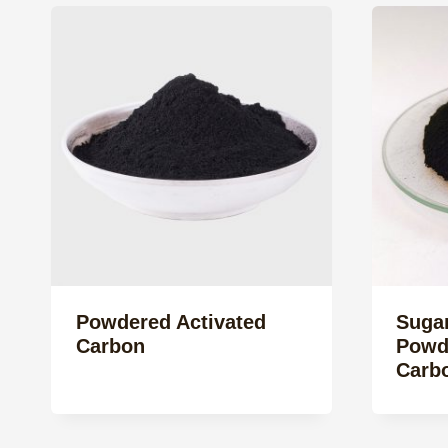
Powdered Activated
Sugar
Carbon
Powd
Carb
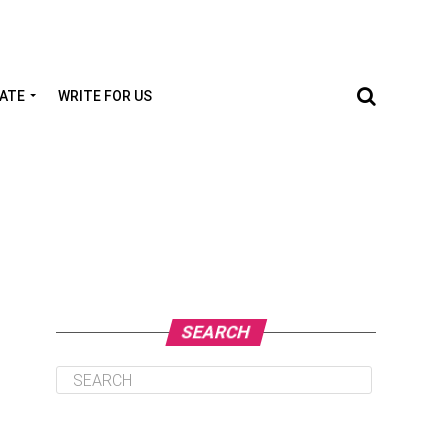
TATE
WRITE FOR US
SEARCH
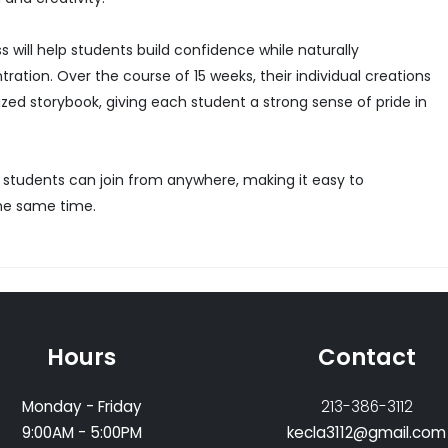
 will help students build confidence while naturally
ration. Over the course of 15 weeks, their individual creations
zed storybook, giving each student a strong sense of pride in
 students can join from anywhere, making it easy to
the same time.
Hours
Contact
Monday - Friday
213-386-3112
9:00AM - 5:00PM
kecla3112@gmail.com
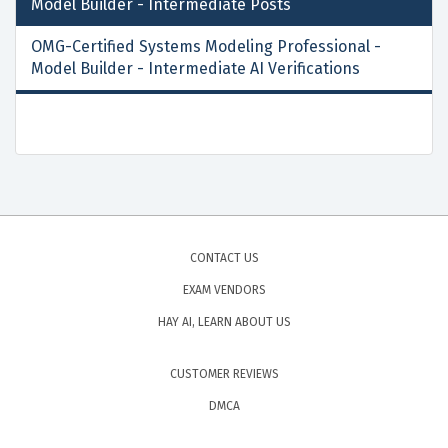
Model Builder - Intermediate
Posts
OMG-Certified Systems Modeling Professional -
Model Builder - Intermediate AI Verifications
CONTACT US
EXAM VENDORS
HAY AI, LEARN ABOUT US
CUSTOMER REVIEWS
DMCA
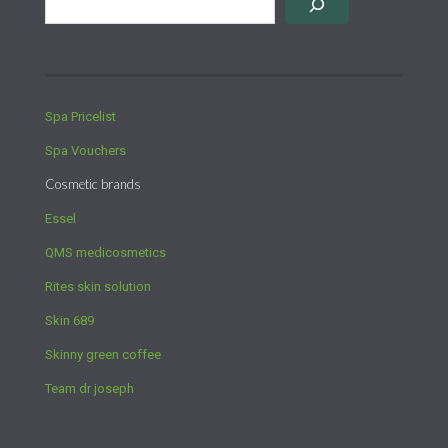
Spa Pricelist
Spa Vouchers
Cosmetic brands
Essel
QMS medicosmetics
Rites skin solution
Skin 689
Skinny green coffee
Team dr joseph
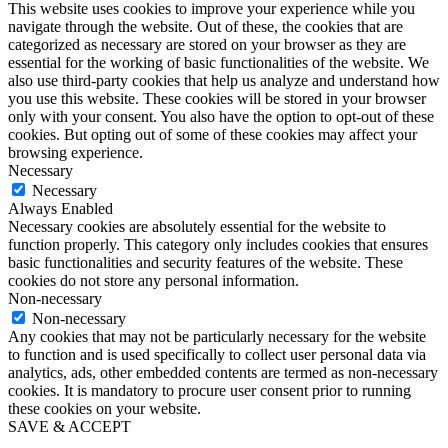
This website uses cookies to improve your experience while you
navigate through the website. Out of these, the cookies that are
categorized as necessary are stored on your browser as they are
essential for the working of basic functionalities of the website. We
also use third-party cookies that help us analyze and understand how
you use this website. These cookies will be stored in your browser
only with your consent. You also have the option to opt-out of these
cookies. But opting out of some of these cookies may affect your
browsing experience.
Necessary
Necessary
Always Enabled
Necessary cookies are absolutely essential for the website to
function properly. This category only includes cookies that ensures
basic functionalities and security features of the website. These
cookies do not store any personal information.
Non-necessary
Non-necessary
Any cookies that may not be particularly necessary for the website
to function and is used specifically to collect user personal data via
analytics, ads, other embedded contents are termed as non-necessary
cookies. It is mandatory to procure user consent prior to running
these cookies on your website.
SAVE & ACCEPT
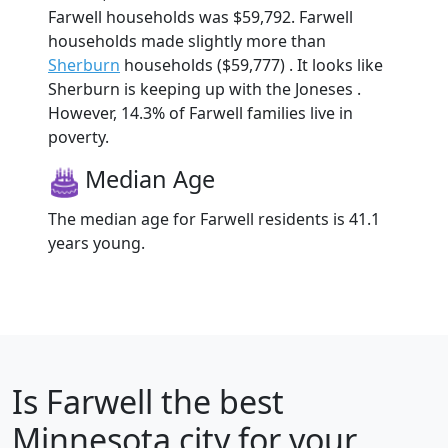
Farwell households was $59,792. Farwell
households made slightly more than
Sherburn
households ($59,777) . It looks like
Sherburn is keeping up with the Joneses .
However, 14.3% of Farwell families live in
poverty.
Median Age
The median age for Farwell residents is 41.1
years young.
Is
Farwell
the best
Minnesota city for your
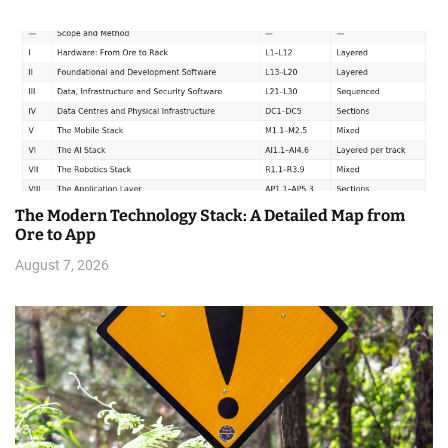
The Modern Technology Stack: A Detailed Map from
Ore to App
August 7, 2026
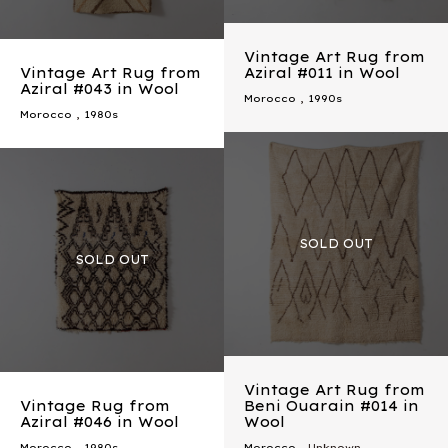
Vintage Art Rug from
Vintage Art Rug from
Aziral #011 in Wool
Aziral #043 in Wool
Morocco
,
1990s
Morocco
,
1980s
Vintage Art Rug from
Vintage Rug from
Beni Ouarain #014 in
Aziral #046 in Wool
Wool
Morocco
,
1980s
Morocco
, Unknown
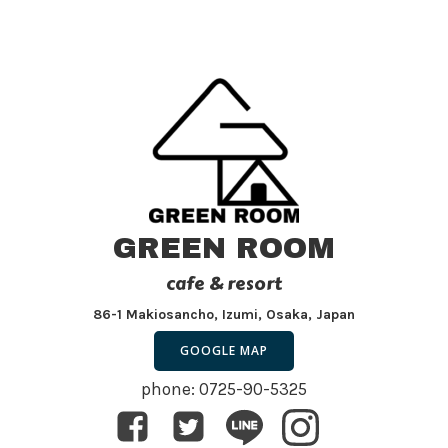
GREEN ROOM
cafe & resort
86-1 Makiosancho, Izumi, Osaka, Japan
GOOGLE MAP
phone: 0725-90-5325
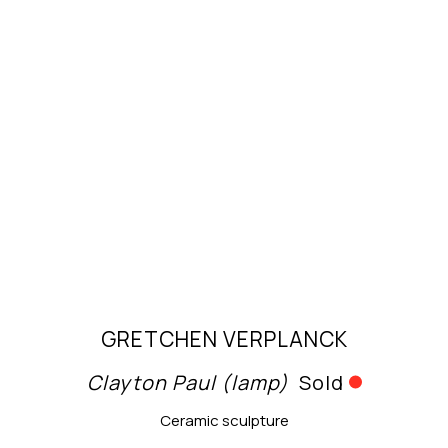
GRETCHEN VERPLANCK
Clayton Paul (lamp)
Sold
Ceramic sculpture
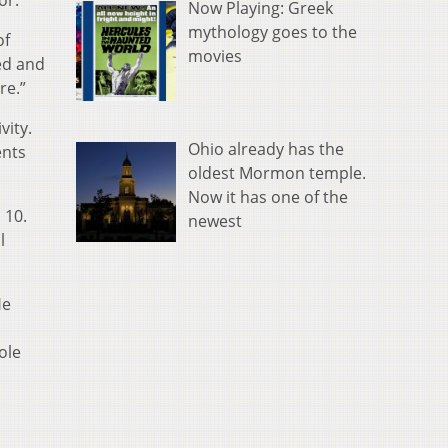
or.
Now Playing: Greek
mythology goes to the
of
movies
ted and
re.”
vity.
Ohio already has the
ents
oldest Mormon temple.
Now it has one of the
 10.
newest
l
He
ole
§ §
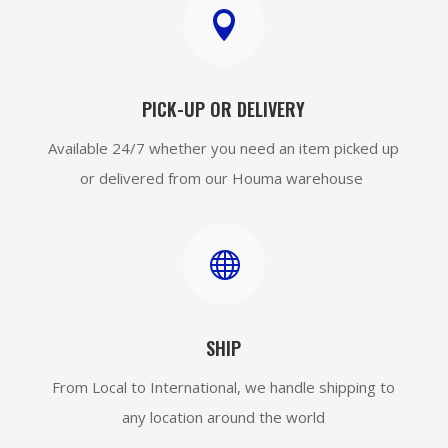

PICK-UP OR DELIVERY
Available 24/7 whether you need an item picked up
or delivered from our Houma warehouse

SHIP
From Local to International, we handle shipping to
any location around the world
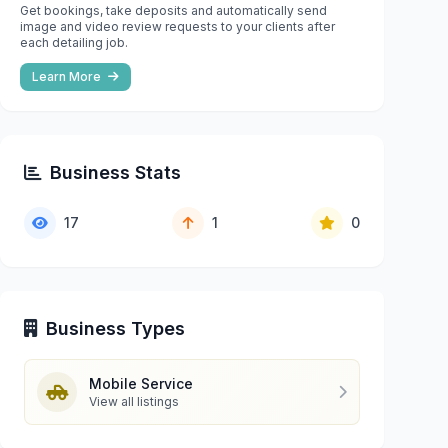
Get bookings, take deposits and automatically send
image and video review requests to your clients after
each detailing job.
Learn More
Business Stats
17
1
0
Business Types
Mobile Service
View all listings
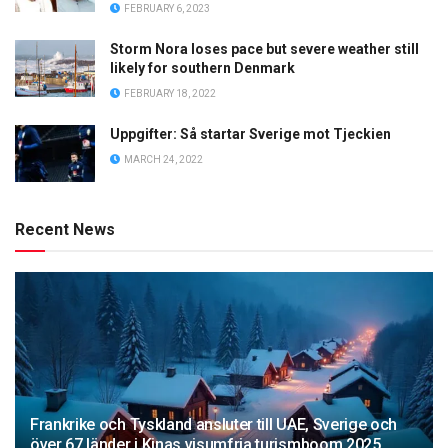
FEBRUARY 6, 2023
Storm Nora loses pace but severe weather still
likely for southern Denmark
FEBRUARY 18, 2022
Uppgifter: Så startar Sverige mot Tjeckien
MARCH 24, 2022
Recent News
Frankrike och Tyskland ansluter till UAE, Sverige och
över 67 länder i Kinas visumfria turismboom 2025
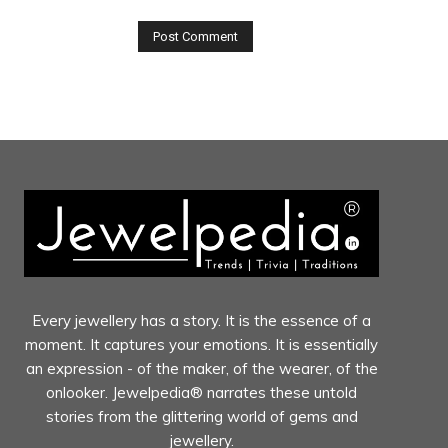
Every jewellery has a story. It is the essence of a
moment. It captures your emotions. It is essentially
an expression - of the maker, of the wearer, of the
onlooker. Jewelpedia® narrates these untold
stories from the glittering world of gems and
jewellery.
§ §
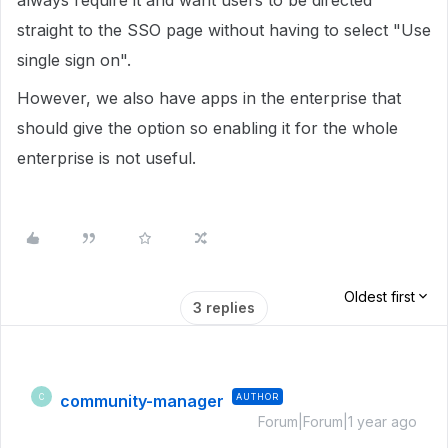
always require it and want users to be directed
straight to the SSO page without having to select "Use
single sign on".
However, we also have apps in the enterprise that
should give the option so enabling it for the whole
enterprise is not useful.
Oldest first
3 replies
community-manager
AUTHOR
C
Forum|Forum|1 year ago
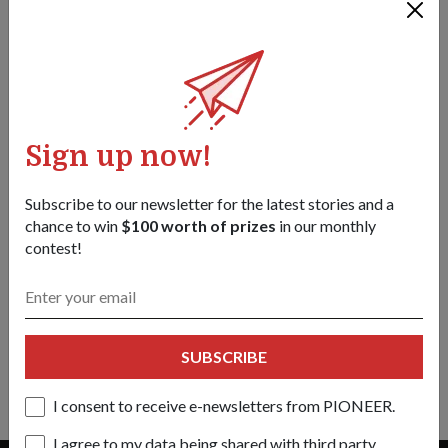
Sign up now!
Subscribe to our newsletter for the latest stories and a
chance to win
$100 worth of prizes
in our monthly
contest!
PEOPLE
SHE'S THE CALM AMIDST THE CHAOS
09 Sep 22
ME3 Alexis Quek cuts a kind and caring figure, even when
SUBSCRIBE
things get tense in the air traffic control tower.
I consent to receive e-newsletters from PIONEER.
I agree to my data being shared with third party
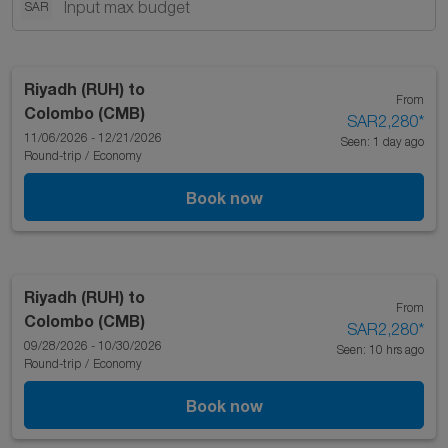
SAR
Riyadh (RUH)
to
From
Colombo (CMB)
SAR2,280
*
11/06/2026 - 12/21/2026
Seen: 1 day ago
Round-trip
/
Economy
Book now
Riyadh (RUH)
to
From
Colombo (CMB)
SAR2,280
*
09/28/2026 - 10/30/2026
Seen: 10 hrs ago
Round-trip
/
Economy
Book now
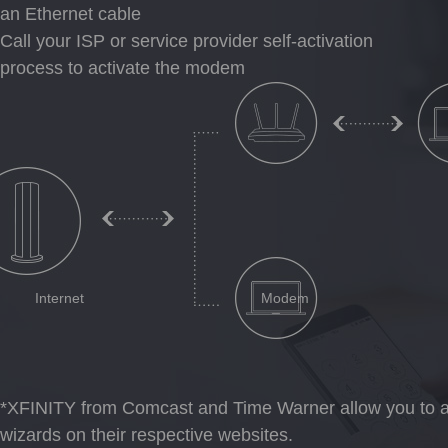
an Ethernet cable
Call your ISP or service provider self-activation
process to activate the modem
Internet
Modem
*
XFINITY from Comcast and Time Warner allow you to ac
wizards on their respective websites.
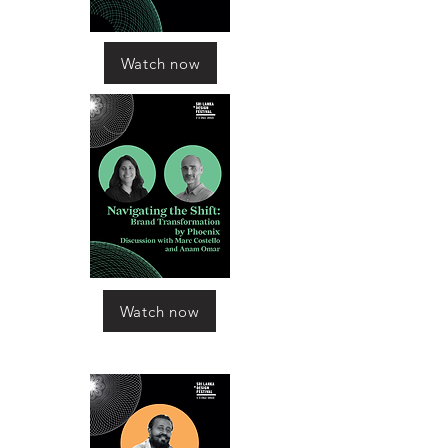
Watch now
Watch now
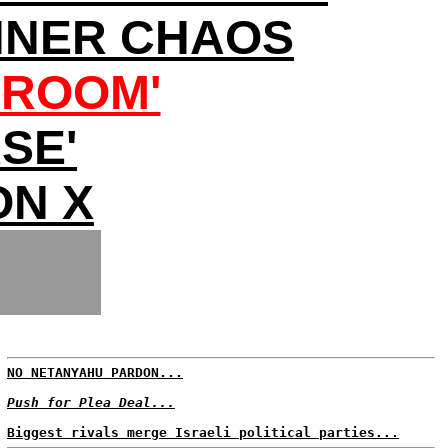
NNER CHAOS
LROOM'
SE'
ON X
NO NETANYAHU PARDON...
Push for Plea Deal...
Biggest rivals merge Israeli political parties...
§ §
▶ **TASK TO CARRY OUT**:
Above are the records; return the lines in them from the one with "Subscribe to our" to the one with "Biggest rivals merge", inclusive, exactly and without images.

▶ **EXPECTED ANSWER**:
Subscribe to our newsletter for the latest stories and a
chance to win
$100 worth of prizes
in our monthly
contest!
PEOPLE
SHE'S THE CALM AMIDST THE CHAOS
09 Sep 22
ME3 Alexis Quek cuts a kind and caring figure, even when
SUBSCRIBE
things get tense in the air traffic control tower.
I consent to receive e-newsletters from PIONEER.
I agree to my data being shared with third party
SAR
Riyadh (RUH)
to
From
Colombo (CMB)
SAR2,280
*
11/06/2026 - 12/21/2026
Seen: 1 day ago
Round-trip
/
Economy
Book now
Riyadh (RUH)
to
From
Colombo (CMB)
SAR2,280
*
09/28/2026 - 10/30/2026
Seen: 10 hrs ago
Round-trip
/
Economy
Book now
an Ethernet cable
Call your ISP or service provider self-activation
process to activate the modem
Internet
Modem
*
XFINITY from Comcast and Time Warner allow you to ac
wizards on their respective websites.
Watch now
Watch now
NNER CHAOS
LROOM'
SE'
ON X
NO NETANYAHU PARDON...
Push for Plea Deal...
Biggest rivals merge Israeli political parties...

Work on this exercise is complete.